Cavendish’s Omega-Pharma team was primed with an organized lead guiding him smoothly to the finish, ahead of Peter Sagan (Cannondale) and Edvald Boasson Hagen (Sky).
It was in similar fashion that sprinter André Greipel (Lotto-Belisol) won Stage 6 the following day, beating out Cavendish and Sagan, who lost for the second day in a row. Greipel’s team simply had the better, longer lead-out train, but Sagan's day will come.
The rider’s specialty is sprinting, but he's not a true sprinter like Cavendish and Greipel. This obviously has its drawbacks, but it has an important advantage, as well: Sagan can climb mountains.
Stage 7 marked the first real mountainous stage of this year’s Tour, and team Cannondale was in it to win it, dominating the entire stage at speeds none of the true sprinters could maintain. In fact, the true sprinters spent the day riding off the back of the peloton just trying to stay in the Tour! Sagan earned the maximum sprint points available for the day, and took the stage itself. After crossing the finish line, he tugged at his Cannondale jersey to show appreciation for the team that pulled him up the mountains all day long.
By Stage 8 we were truly in the thick of things, with a category 1 climb and an Hors Catégorie climb. Longtime Tour commentator Paul Sherwen summed it up best, describing the mountainous stage as one in which team leaders make their first moves towards earning the yellow jersey. It made sense to see team Sky riding up front, controlling the pace of the peloton.

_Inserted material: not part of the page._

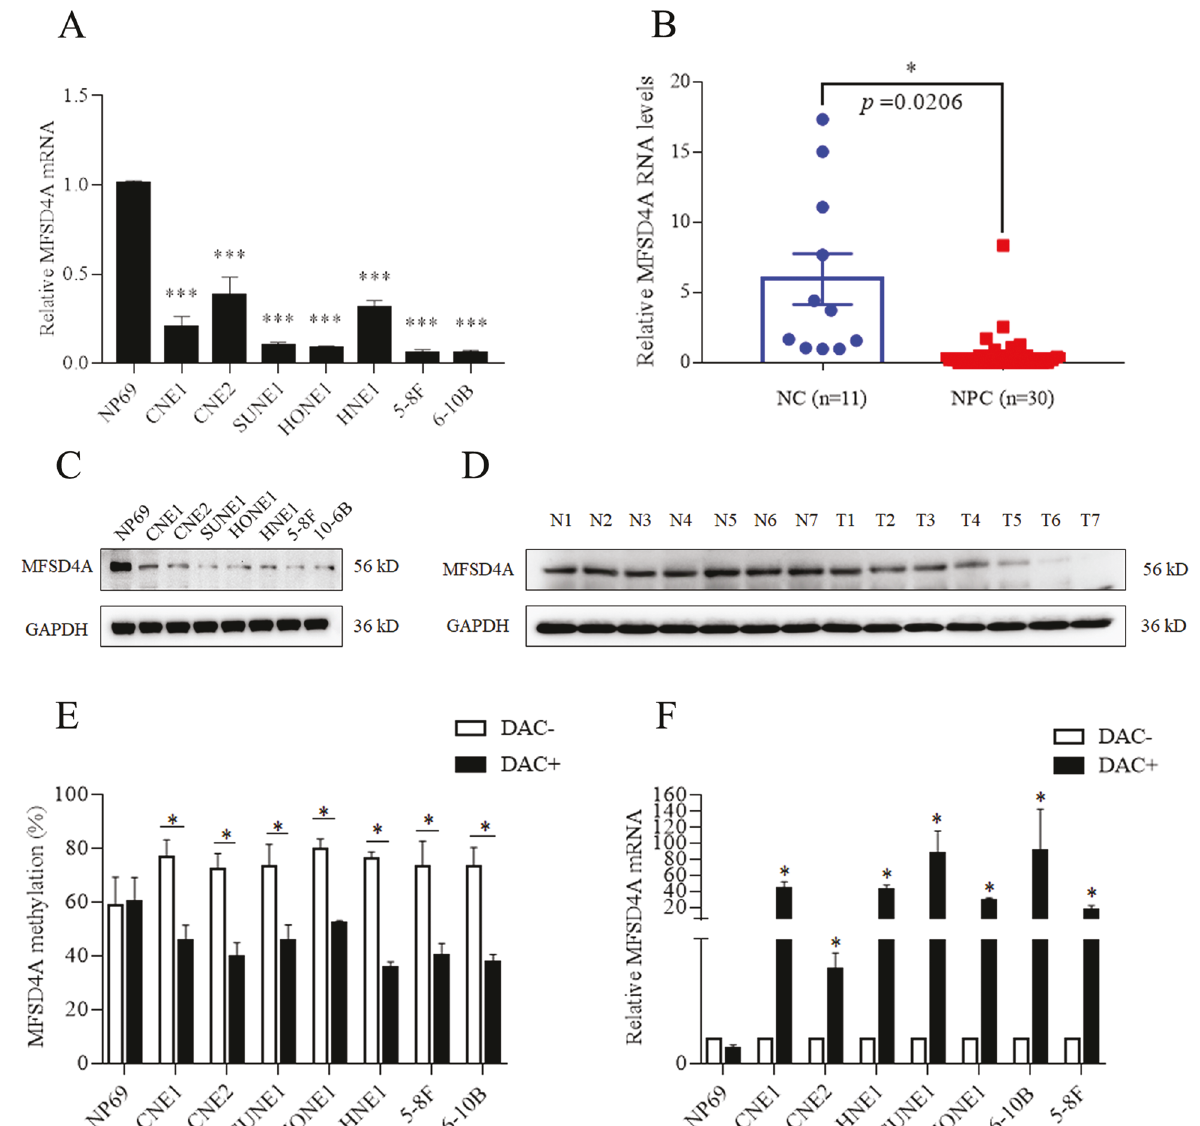
(DFS) (Fig. 8F, P = 0.014), and distant metastasis free survival (DMFS) (Fig. 8H, P = 0.039), but not loco-regional relapse free survival (LRRFS) (Fig. 8G, P = 0.199) compared with those in the MFSD4A-low group. MFSD4A was identi fi ed as an independent prognostic factor for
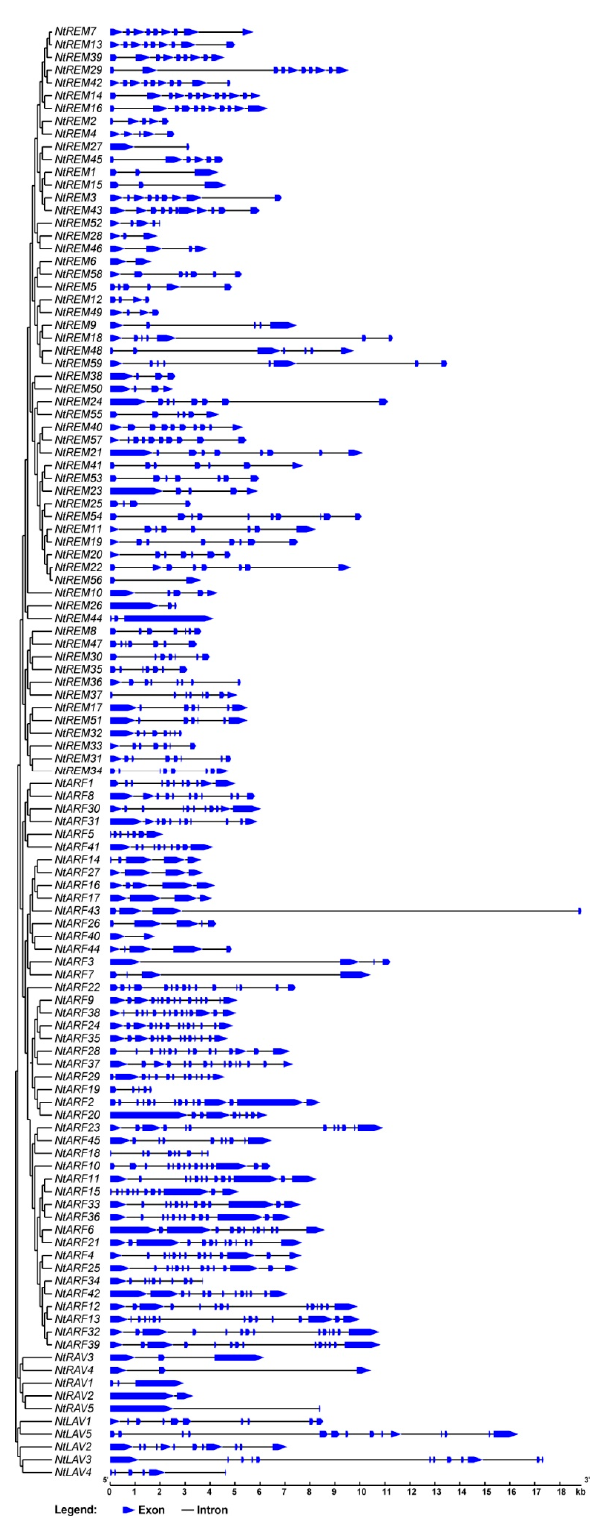
Figure 3. Gene structure analysis of 114 B3 genes in tobacco according to each family. Exons and introns are represented by colored boxes and black lines, respectively.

What surprised everyone, however, was young Nairo Quintana (Movistar) breaking away from the peloton at top speeds near the end of the stage in a bid for the white jersey. His speed coupled with the surprise of his attack cracked Tour veterans like Cadel Evans (BMC) and Andy Schleck (RadioShack Leopard), who struggled just to keep in the peloton as the young rider sped ahead of them. Amazingly, Christopher Froome (Sky) managed to pull himself together and respond to the young rider’s moves, eventually surpassing Quintana and winning the stage. Both riders were rewarded, Froome with the yellow jersey and Quintana with white.
Monday’s rest day couldn’t come soon enough. For all of his efforts in the previous stage, Richie Porte (Sky) – arguably Froome's right hand man – and the rest of team Sky struggled just to stay in the race in Stage 9. This left Froome – trying to hold on to the yellow jersey – alone at the front of the peloton surrounded by a pack of Movistar riders who were trying to take yellow for their leader Alejandro Valverde (Movistar).
As if Froome didn’t have enough drama in his life, what with his team abandoning him, it was also widely expected that Valverde and Quintana would make a move on the last col in a bid to throw Froome and gain yellow for their team. Not only this, but Evans and Contador, two other top team leaders in contention for yellow, were riding in the lead pack with Movistar.
Froome was able to keep up with Movistar all day and held off multiple attacks by Valverde and Quintana, who both eventually caved and stopped trying to sprint ahead. The day ended with Dan Martin (Garmin-Sharp) earning the stage win, but the biggest accomplishment was Froome managing to stay in yellow for another day, without the help of anyone.
The satisfaction of his accomplishment was overshadowed by Froome’s utter disappointment in his teammates. Post-stage, when he should have been on the podium, Froome was in his team bus hiding out for so long there was speculation he wouldn’t stand on the podium at all. He came out for the ceremonial podium standings, but his tight lipped half-smile barely concealed his anger.